==== SUPPLIED RECORDS

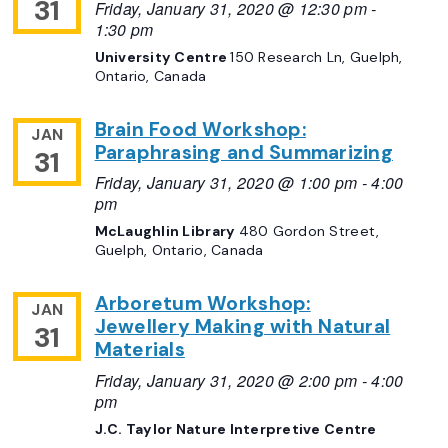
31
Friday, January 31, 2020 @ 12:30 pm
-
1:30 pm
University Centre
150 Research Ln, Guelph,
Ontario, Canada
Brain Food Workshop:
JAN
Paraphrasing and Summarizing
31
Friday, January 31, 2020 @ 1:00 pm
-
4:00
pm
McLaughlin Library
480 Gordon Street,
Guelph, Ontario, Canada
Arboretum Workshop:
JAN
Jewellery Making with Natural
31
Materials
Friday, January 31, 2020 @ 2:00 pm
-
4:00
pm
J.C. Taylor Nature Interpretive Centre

========
==== SUPPLIED RECORDS

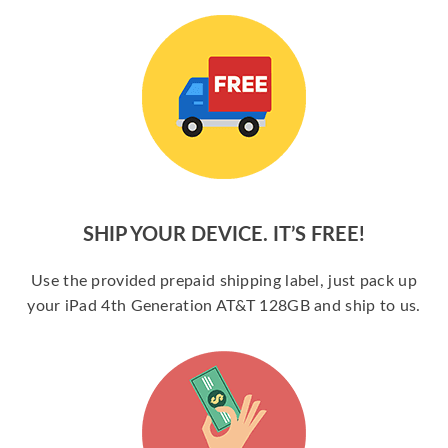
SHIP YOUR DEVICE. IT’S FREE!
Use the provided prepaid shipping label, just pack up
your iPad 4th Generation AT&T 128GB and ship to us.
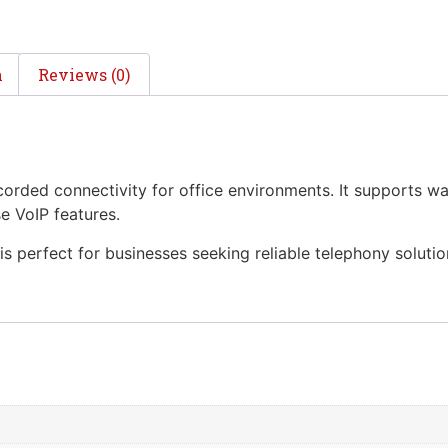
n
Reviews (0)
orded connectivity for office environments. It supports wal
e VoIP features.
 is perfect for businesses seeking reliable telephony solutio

========

Among the records above, which lines hold the word "Friday"? Copy each one.

Friday, January 31, 2020 @ 12:30 pm
Friday, January 31, 2020 @ 1:00 pm
Friday, January 31, 2020 @ 2:00 pm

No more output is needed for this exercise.